LOD® provider manual
On top of that, the training was going to take place in Belgrade and I was excited at the prospect of visiting Serbia for the first time! I had started researching some of the cool sites to check out during my time there.
Then the lockdown took effect in Belgium on March 15, 2020! Of course, with the lockdown came the cancellation of my trip to Serbia. Such a shame!
Thankfully, Next Element, the company providing my certification program, was willing to be flexible and offered to do the whole process remotely.
It was a different but not unpleasant experience. I was the only one on the program, so I got a trainer all to myself and customized training. At first, finding the ideal location within our 3-bedroom apartment was a challenge. My husband, who is a teacher and the head of the High School drama department of an international school, was now working from home and teaching his classes online. My youngest daughter was forced to travel home from the UK as the lockdown became a certainty. Needless to say, our comfortably spacious living space seemed to get considerably smaller once all 3 of us needed to be online at the same time! But the training went well, and my bedroom became an unexpected office. (I did manage to arrange the camera angle so only the white wall behind me was visible…)
What my trainer saw vs. where I actually was!
This training opened my eyes to behaviors in my own life that needed looking into.
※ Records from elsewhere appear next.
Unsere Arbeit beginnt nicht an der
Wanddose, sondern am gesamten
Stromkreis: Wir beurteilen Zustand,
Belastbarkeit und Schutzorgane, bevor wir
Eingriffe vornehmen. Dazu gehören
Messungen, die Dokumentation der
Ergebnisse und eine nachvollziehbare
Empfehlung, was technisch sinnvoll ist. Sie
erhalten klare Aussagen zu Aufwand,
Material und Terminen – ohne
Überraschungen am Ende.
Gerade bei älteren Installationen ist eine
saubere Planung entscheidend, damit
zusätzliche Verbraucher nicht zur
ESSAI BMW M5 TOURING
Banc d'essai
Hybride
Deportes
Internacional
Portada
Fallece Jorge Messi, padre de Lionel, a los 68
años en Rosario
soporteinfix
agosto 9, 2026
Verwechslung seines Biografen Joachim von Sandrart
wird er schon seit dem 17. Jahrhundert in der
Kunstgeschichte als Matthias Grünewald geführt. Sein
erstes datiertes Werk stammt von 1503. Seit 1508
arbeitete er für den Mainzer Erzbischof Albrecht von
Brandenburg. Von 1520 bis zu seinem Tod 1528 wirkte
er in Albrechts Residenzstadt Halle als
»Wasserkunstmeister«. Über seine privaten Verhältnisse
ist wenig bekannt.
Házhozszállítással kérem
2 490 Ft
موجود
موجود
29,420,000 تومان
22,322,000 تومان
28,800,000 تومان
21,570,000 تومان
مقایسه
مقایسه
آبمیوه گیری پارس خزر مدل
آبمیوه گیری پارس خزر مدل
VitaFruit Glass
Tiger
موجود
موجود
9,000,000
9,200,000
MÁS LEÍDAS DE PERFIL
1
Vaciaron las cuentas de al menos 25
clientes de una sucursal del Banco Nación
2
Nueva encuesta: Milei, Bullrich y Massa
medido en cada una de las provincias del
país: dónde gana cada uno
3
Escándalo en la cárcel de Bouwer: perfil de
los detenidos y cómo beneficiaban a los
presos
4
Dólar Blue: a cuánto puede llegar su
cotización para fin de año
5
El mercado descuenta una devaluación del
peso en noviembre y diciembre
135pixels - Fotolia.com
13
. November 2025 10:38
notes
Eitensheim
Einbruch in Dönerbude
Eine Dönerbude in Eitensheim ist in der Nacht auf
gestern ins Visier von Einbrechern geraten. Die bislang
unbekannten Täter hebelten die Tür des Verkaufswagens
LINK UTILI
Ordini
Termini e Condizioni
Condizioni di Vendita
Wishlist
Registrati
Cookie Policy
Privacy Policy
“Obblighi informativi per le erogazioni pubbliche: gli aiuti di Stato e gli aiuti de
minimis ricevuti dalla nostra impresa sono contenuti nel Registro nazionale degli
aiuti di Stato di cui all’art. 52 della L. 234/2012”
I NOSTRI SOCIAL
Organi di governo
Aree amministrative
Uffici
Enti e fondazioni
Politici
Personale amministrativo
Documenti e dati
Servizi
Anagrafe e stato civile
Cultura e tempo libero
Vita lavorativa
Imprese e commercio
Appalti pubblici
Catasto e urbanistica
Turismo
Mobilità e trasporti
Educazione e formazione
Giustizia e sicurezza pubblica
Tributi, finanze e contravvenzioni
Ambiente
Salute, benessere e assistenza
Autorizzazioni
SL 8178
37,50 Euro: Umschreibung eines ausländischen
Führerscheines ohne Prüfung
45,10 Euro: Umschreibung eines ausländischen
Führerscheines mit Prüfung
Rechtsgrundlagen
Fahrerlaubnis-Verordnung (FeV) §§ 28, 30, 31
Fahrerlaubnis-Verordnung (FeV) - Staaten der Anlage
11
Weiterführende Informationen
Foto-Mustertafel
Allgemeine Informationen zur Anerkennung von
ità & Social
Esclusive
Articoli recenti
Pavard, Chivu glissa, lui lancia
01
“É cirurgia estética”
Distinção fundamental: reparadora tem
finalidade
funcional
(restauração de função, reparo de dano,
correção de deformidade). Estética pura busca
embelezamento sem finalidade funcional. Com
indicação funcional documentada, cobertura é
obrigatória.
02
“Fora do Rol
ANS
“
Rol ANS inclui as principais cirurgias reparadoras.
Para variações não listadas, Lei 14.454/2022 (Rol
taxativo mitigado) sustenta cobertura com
Defining the different drama roles we play, often unconsciously, and what they look like in everyday conversations is mind-boggling. I found out that I naturally tend towards “victim helping”, which I thought was “rescuer”. But shedding light on my own behavior helped me to make some healthy decisions and choices for growth and change. This tool has also shed some much-needed light on my everyday interactions and honed in my ability to detect the drama roles being played by people around me. I now have a practical solution to practice and use when I want to handle conflict in a healthy way. I am far from getting it right every time, but I know that practice is key.
I really enjoyed the experience of online training, being able to do the interactive exercises easily even if through a screen. It is a program I am excited to be able to share with my clients as I accompany them on their own journey of discovery.